Executing a Disposition of Remains form will help avoid any confusion or disputes that may arise after your death.  For example, if you have children, they may find themselves in a situation where they disagree on how to dispose of your body, such as whether or not you should be cremated. The Disposition of Remains will give detailed instructions to your family and friends and make it clear who is in charge.

Those who find themselves in need of Medicaid services may also benefit from pre-paying their funeral by purchasing an irrevocable funeral contract.  In order to qualify for Medicaid in New York, a single individual is allowed to have up to $15,150 in resources.

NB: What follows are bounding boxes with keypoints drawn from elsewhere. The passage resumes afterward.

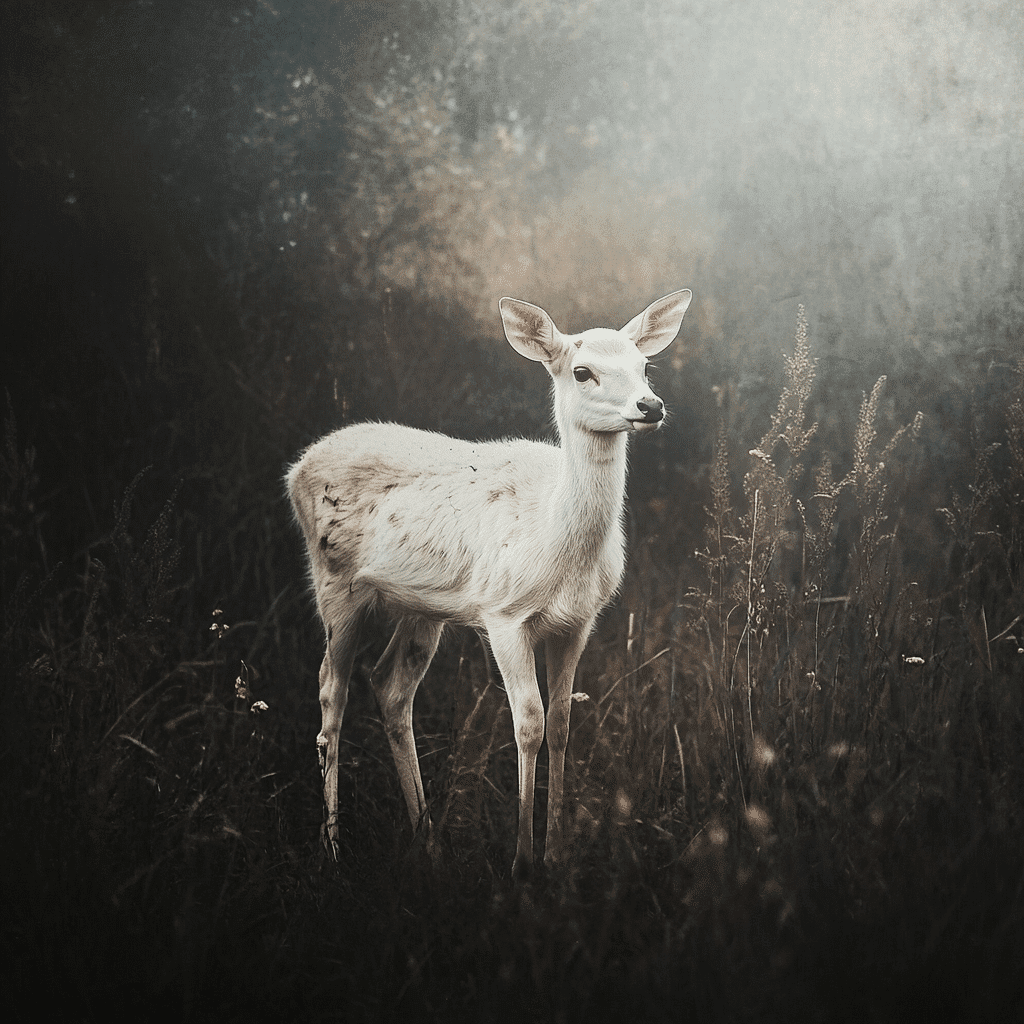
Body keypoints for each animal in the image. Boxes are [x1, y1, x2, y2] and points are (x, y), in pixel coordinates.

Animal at [285, 288, 691, 877]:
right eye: (582, 371)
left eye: (644, 366)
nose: (650, 406)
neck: (553, 537)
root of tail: (296, 469)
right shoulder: (503, 612)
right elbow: (529, 722)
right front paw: (522, 861)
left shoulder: (579, 621)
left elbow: (562, 721)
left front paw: (557, 853)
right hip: (333, 577)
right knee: (329, 691)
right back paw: (333, 848)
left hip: (421, 605)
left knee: (390, 686)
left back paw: (428, 840)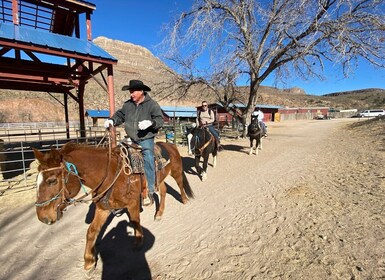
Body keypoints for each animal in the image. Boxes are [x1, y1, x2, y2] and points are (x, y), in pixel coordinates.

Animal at [33, 142, 194, 274]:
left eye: (52, 180)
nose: (43, 217)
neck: (111, 175)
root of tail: (170, 145)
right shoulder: (103, 208)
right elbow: (92, 231)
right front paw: (89, 261)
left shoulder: (133, 204)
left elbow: (135, 221)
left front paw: (138, 241)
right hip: (159, 179)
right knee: (164, 190)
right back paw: (159, 213)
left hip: (176, 171)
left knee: (180, 184)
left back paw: (185, 199)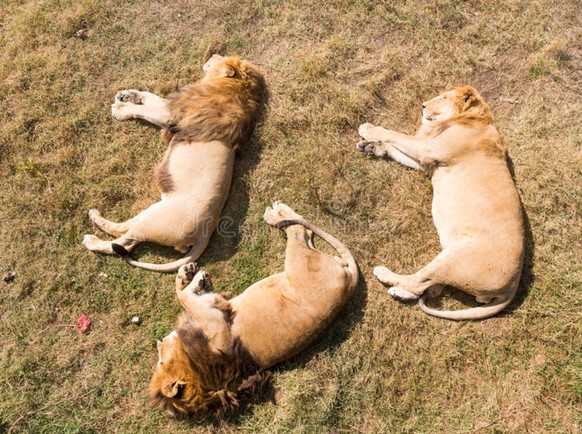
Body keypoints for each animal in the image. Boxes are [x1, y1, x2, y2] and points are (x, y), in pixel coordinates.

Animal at [82, 54, 266, 272]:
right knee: (124, 231)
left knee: (123, 243)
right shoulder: (171, 106)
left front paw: (121, 108)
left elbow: (146, 109)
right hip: (153, 211)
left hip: (154, 220)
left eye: (221, 57)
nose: (213, 55)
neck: (233, 87)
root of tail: (205, 233)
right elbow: (150, 97)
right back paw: (95, 217)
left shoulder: (170, 115)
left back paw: (92, 239)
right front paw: (127, 94)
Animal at [149, 202, 360, 416]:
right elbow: (185, 297)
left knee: (302, 229)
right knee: (298, 230)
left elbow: (182, 293)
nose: (157, 341)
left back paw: (276, 213)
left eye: (159, 361)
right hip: (299, 260)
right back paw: (275, 214)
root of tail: (350, 283)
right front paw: (195, 279)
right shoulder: (215, 315)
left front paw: (186, 274)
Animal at [358, 85, 528, 322]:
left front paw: (368, 130)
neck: (474, 118)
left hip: (453, 259)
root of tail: (511, 287)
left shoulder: (428, 149)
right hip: (447, 253)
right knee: (428, 287)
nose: (423, 105)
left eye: (444, 97)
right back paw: (401, 293)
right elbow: (395, 148)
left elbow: (395, 135)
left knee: (418, 282)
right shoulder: (426, 162)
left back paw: (385, 276)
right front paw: (372, 148)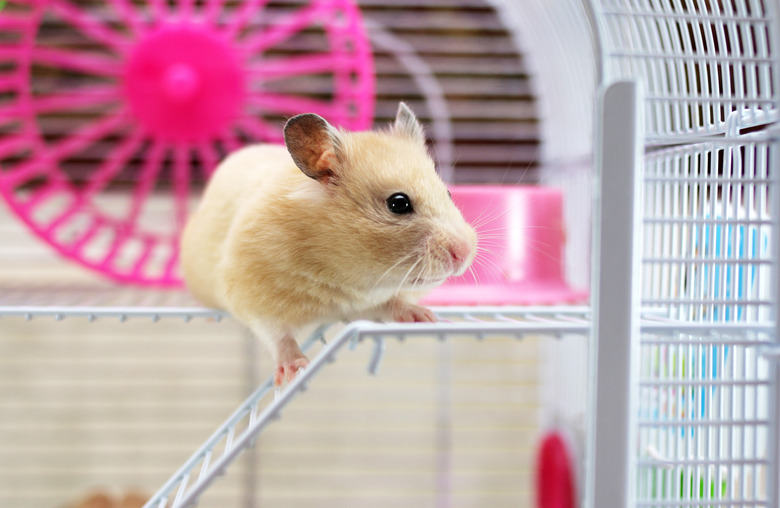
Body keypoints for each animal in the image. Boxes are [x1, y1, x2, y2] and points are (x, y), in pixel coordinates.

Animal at [180, 103, 477, 386]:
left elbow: (393, 303)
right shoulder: (251, 294)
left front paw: (425, 316)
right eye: (398, 203)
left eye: (448, 193)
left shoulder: (367, 302)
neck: (344, 276)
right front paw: (294, 369)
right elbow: (277, 334)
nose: (464, 254)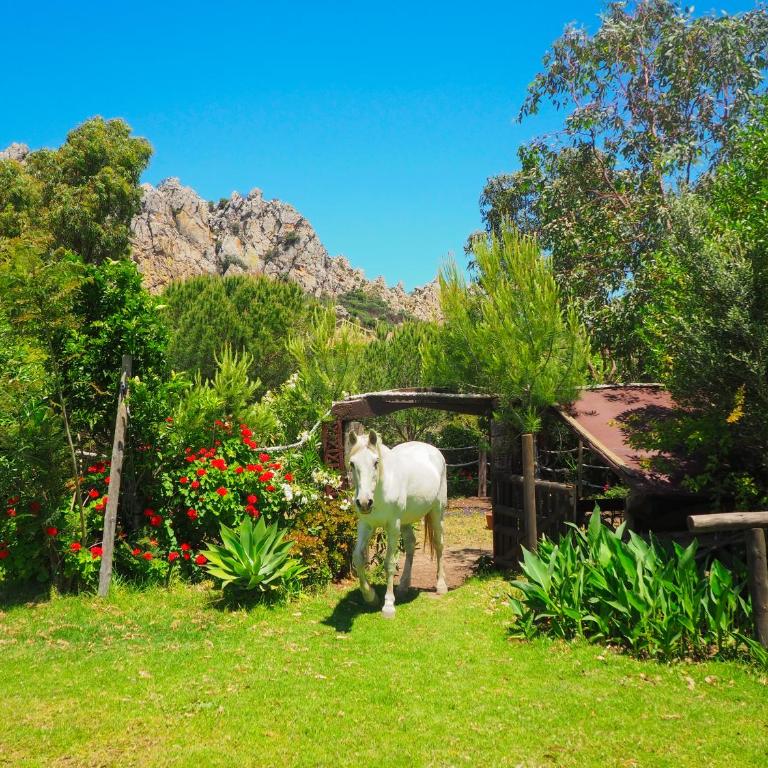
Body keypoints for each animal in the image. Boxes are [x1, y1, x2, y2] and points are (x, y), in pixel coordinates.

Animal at [346, 429, 447, 618]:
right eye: (352, 463)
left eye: (376, 462)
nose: (364, 503)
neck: (380, 489)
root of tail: (433, 450)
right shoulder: (366, 525)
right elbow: (357, 558)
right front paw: (370, 596)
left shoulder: (392, 526)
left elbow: (389, 564)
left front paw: (388, 605)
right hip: (405, 521)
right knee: (411, 545)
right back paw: (403, 586)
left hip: (437, 512)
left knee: (439, 545)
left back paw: (441, 585)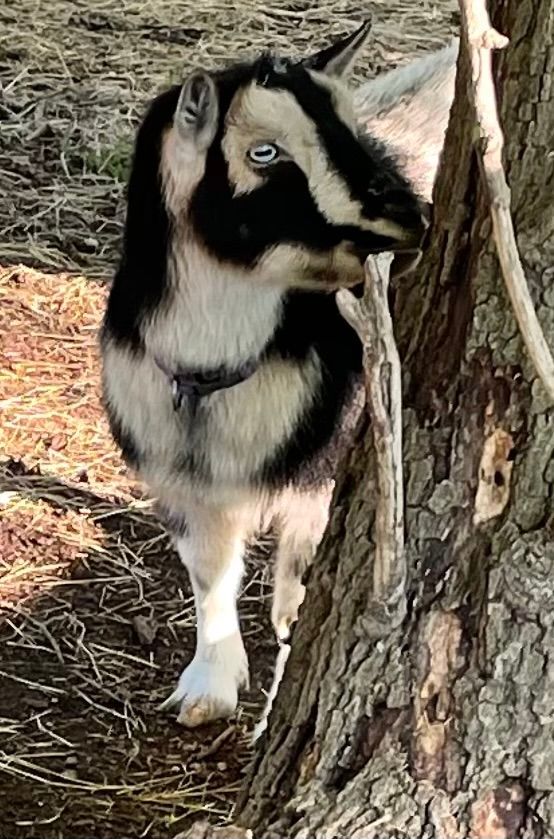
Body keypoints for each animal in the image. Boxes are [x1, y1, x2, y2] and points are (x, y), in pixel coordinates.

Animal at [100, 24, 457, 730]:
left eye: (353, 127)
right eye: (264, 153)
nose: (415, 220)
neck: (214, 373)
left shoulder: (327, 476)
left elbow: (296, 599)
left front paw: (275, 709)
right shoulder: (181, 478)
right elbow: (209, 572)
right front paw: (208, 688)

Many of our clients find themselves over-resourced and need to come up with ways to spend down their assets in order to meet the resource limit.  Purchasing an irrevocable pre-plan funeral arrangement can help achieve this goal, because the funds used for the funeral will not be counted towards your resources.

What happens if you purchase a pre-paid funeral contract and you decide to move out of state, or the funeral home closes?  Funds used to pre-pay your funeral are held in a trust under your name and social security number. If you purchased a revocable plan, you can either transfer the funds to another funeral home or close your account and get your money back.  If you purchase an irrevocable plan, these funds will be transferable.  Funeral homes nationwide can access the funds upon your death, therefore ensuring that wherever your funeral ends up taking place, you will not lose out on your initial investment.

If you would like to engage in pre-planning your funeral, you can contact your local funeral home to review your options. You should also discuss this with your estate planning attorney so that your estate plan and related documents can reflect these decisions.